Rasülullah (s.a.v.) ise şöyle buyurdu: “Sizden önceki ümmetler içerisinde öyle mazlum kişi bulunmuştur ki, müşrikler tarafından onun için yerde çukur kazılır ve boğazına kadar çukura gömülürdü. Sonra bir testere getirilir. Başı üstüne konularak ikiye bölünürdü de bu işkence o mü’mini dininden döndüremezdi. Bir başkasına da, demir taraklarla etleri kemiklerinden ayrılana kadar taranarak işkence edilirdi. Fakat bu, o mü’mini dininden çeviremezdi. Allah’a yemin ederim ki, şu İslam dini muhakkak surette tamamlanacaktır. Öyle ki, bir atlı Sana’dan Hadramût’a kadar selametle gidecek ve Allah’tan başka hiçbir şeyden korkmayacaktır. Fakat siz acele ediyorsunuz.(Buhari, Tecrid-i Sarih Terc., 9/302, H.No:1473).

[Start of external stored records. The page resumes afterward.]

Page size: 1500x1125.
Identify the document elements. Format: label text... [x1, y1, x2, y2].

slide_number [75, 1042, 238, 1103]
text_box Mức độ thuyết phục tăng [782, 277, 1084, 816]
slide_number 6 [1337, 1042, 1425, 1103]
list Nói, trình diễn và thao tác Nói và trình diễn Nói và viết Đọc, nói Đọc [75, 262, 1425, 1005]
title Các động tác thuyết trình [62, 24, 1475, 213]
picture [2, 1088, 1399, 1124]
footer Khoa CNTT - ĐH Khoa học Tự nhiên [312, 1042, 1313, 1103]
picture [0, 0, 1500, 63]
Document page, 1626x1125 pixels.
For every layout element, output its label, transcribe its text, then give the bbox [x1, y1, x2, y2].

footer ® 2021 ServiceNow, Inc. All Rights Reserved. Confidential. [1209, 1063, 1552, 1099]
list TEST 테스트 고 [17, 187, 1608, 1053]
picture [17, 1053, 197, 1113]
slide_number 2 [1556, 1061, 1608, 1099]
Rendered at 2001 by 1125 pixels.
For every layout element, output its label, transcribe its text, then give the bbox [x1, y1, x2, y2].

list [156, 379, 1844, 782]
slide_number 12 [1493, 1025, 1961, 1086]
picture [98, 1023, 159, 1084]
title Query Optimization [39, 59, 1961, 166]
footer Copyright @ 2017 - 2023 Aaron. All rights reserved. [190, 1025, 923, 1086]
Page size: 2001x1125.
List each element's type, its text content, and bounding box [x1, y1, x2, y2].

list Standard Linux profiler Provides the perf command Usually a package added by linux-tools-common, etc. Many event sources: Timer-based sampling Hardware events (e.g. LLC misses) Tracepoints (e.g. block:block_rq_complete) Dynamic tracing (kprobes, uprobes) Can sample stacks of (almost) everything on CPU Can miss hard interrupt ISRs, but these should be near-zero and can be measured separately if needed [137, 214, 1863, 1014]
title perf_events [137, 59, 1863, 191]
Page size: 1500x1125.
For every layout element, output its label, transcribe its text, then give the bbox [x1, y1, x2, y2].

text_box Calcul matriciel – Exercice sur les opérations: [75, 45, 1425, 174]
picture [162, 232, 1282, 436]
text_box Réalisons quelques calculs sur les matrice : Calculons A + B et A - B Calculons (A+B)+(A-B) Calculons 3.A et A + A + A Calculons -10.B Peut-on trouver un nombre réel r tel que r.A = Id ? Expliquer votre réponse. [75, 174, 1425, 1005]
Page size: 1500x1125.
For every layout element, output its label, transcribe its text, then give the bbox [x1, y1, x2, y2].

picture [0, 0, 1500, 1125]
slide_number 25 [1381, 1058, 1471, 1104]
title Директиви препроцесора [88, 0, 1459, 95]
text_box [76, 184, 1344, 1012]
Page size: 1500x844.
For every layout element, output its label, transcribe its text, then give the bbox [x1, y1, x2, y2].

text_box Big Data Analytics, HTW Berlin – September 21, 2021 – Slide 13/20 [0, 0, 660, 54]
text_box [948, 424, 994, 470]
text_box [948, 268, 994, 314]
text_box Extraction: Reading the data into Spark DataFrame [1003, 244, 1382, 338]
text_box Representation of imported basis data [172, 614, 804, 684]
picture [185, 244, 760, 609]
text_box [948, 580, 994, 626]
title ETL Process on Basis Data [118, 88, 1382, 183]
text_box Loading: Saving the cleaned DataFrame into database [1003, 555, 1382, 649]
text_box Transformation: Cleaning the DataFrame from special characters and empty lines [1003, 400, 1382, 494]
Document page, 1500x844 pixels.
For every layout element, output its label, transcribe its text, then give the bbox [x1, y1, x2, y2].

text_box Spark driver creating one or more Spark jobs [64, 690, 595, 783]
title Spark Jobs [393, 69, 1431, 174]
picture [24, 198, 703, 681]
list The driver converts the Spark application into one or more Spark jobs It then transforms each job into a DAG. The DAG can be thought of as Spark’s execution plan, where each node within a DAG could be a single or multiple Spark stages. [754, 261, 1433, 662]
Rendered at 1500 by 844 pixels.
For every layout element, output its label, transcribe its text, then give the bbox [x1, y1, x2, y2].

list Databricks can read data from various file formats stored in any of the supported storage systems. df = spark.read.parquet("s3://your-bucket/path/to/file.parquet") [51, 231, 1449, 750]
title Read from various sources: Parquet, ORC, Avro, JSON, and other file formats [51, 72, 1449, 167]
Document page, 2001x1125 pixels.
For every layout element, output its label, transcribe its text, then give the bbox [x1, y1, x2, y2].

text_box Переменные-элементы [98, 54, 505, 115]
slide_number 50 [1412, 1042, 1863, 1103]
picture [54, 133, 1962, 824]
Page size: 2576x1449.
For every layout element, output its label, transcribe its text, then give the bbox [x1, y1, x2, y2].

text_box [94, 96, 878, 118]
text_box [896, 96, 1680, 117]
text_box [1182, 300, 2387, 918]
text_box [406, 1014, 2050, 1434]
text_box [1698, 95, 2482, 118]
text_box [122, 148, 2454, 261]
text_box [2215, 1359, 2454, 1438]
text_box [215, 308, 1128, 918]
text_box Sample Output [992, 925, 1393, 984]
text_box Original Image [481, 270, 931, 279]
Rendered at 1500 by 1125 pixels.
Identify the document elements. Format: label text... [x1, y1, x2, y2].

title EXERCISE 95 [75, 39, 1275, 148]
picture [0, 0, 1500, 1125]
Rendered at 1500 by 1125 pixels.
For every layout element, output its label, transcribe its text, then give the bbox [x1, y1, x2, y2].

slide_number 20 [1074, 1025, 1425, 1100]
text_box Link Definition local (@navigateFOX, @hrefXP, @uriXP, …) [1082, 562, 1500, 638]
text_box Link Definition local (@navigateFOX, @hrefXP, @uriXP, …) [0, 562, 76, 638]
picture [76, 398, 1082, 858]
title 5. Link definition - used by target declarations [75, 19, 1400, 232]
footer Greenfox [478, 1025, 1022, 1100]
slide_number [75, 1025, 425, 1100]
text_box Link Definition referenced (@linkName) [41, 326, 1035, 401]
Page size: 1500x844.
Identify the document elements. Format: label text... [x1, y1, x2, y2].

Bu hadis de gösteriyor ki, çeşitli işkence ve sıkıntılara rağmen sabırla, acele etmeden, ümitsizliğe de düşmeden emin adımlarla hedefe doğru yol alınmalıdır. Şunu da unutmamak gerekir ki, İslâmî mücadele süreci içinde bulunan bir Mü’min, her halükârda kazançlıdır. Çünkü bu mücadeleyi yürütürken maruz kaldığı sıkıntılara sabır gösterirse günahlarına keffaret olur, mücadele esnasında şehid edilirse, Peygamberlikten sonra en büyük makama erişmiş olur. Mücadele neticesi zafere ulaşırsa dünya ve ahirette kurtuluşa erenlerden olur. Onun için Mü’minin hiçbir hayırlı ameli boşuna değildir. Kaldı ki, Yüce Allah’ın bizden sonuca ulaşmayı değil, bu uğurda faaliyet içinde olmayı istemesi de ayrı bir gerçektir. Allahu Teâlâ bize “Neden zafere ulaşmadınız?” diye sormayacaktır. “Zafere ulaşmak için hangi eylemlerin oldu, ne işler, projeler, faaliyetler ortaya koydunuz?” diye soracaktır.

Hesabımızı buna göre yapıp ümitvâr olmalıyız, “İnşaallah istikbal inkılâbâtında en gür sedâ, İslam’ın sedâsı olacaktır.” Sefer bizden, zafer Allah’tandır.